* Zadanie pisemne 1 *
Odpowiedz na pytania dotyczące wątku o wypadku drogowym:
(a) Jaka data i godzina widnieją przy wpisie numer 39?
(b) Jaką drogą była według FlashT droga, na której doszło do zdarzenia?
(c) Co według wątku może zrobić sąd, jeśli ktoś zacznie się przed nim awanturować?
* Zadanie pisemne 2 *
Przepisz słowo w słowo fragment wątku o wypadku drogowym od słów „Zeznać samą prawdę, całą” aż do słów „mają do rzeczy?”.
* Zadanie pisemne 3 *
Poprowadź dalej wątek o wypadku drogowym, zaczynając tuż po jego ostatnim zdaniu.

---- Strona

Zeznać samą prawdę, całą prawdę i tylko prawdę. Pokajać się solidnie i
obiecać poprawę. Zaproponować jakąś karę dla siebie.
> 2. Dlaczego znaki i przepisy nic tu nie mają do rzeczy?
Nie "nic". Przeczytaj sobie zasady wykonywania manewru zmiany kierunku
jazdy - należy się upewnić, że się nie utrudni nikomu jazdy ani nie
spowoduje zagrożenia.
Przepis nie pozwala na ignorowanie pojazdów, których kierujący naruszyli
inne przepisy.
> 3. W sumie to był pirat drogowy - kogo kurcze chroni prawo?
Ponowna prośba - bez demagogii. Jak zaczniesz się tak awanturować przed
sądem, to sąd może się poczuć urażony i dorzucić dodatkową karę.
> Jak bezpiecznie
> wykonać manewr skrętu w lewo?
Przepisy wyraźnie to określają.
-
39. Data: 2006-07-23 22:42:04
Temat: Re: Wypadek drogowy - czyja wina?
Od: Andrzej Lawa <a...@l...SPAM_PRECZ.com>
FlashT wrote:
> To byla droga osiedlowa, wiec zadnych oznaczen nie bedzie.
> Moim zdaniem to jakas paranoiczna sytuacja... czy ktokolwiek skrecajac w
> lewo z jednopasmowki patrzy co sie dzieje po lewej na pasie jadacym w
Tak. Na początek prawie każdy motocyklista, który przeżył więcej niż
kilka sezonów "na trasie".
> przeciwlegla strone??? Tak szczerze... bo ja nie patrze. A moze
> powinienem zaczac...
Powinieneś.

--------
---- Lista danych

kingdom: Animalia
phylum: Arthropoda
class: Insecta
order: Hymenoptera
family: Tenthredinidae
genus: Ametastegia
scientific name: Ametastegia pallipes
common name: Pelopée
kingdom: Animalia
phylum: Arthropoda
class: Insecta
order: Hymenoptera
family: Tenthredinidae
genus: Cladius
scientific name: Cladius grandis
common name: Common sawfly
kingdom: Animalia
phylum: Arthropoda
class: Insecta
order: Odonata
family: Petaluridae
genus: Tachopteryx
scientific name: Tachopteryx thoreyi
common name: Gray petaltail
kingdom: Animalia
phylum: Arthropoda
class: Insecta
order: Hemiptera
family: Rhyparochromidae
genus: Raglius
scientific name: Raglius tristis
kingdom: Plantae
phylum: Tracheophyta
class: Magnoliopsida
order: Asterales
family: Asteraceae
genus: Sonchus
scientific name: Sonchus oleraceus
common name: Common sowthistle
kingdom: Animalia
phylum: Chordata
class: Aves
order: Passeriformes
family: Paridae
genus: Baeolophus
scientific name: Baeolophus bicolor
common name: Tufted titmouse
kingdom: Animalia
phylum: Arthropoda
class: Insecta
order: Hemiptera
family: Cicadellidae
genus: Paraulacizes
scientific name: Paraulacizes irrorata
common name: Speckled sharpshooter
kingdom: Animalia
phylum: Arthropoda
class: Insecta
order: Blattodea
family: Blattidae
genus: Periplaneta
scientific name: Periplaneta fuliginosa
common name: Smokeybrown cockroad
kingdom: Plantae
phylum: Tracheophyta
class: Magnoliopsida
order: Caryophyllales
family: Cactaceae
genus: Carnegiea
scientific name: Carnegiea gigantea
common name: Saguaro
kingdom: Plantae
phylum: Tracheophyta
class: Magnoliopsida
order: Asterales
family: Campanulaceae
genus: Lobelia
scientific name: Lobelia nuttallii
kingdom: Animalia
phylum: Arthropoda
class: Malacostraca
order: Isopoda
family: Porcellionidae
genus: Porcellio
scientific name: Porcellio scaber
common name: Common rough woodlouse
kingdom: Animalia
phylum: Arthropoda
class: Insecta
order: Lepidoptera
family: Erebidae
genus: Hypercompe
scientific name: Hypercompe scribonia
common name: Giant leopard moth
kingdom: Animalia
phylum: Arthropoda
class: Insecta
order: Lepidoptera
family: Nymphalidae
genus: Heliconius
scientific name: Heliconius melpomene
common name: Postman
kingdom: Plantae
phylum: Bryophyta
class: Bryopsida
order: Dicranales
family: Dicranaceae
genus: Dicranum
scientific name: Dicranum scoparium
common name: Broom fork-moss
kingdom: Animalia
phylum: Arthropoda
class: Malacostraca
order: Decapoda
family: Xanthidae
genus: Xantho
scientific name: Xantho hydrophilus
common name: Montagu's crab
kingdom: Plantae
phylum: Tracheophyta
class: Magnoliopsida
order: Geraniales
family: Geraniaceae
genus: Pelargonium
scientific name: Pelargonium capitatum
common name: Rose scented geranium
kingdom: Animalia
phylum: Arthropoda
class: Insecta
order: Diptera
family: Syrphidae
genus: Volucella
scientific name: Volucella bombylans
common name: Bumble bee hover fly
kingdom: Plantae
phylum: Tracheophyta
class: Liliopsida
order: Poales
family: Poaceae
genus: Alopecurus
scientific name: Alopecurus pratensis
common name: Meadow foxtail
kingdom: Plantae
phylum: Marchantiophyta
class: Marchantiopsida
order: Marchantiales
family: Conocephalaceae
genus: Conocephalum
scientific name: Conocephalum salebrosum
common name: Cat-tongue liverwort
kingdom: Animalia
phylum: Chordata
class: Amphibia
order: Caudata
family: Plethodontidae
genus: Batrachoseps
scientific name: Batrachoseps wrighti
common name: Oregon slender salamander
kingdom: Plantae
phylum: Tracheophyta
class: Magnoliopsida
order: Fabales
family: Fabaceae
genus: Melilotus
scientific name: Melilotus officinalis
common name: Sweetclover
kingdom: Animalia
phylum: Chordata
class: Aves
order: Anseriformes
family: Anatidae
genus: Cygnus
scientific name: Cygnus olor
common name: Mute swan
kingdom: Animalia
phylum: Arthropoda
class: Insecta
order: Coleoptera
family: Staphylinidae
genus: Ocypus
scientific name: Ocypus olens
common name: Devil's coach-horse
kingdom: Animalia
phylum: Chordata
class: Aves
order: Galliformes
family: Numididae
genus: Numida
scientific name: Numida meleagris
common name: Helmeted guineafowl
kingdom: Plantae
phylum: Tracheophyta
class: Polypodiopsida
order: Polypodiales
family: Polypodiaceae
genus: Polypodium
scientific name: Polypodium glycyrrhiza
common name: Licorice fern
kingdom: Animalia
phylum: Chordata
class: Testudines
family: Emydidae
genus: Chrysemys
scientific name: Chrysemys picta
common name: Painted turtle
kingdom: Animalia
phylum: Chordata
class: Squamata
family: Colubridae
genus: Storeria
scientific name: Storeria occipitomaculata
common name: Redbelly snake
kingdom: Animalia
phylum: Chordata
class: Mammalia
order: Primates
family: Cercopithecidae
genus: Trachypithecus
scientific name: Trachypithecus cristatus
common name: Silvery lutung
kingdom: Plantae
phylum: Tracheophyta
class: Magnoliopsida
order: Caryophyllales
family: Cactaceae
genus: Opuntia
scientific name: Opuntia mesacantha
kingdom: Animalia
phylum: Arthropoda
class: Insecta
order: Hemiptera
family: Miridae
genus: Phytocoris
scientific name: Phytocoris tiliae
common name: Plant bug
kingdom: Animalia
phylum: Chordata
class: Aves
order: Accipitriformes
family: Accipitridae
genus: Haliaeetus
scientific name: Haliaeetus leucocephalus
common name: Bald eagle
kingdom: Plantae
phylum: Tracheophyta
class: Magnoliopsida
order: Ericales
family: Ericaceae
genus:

--------

* Wynik zadania 1 *
(a) 2006-07-23 22:42:04.
(b) Drogą osiedlową.
(c) Sąd może poczuć się urażony i dorzucić dodatkową karę.

* Wynik zadania 2 *
Zeznać samą prawdę, całą prawdę i tylko prawdę. Pokajać się solidnie i
obiecać poprawę. Zaproponować jakąś karę dla siebie.
> 2. Dlaczego znaki i przepisy nic tu nie mają do rzeczy?

* Wynik zadania 3 *
Pomijając już nawet kwestię przepisów i winy - choćby w ramach instynktu
samozachowawczego. Wyobraź sobie, że jedziesz jakąś mała osobówką, a
wyprzedzającym był rozpędzony TIR. Albo np. wóz 'bojowy' straży pożarnej.
-
40. Data: 2006-07-23 22:44:51
Temat: Re: Wypadek drogowy - czyja wina?
Od: Andrzej Lawa <a...@l...SPAM_PRECZ.com>
FlashT wrote:
> Ludzie czytajcie ze zrozumieniem. Droga osiedlowa nie jest skrzyzowaniem
> w waszym rozumieniu skrzyzowania.
Prawo o ruchu drogowym nie zna pojęcia "droga osiedlowa".
W osiedle może też skręcać normalna droga publiczna, która dopiero
kawałek dalej ma tabliczkę "droga wewnętrzna" lub "strefa zamieszkania".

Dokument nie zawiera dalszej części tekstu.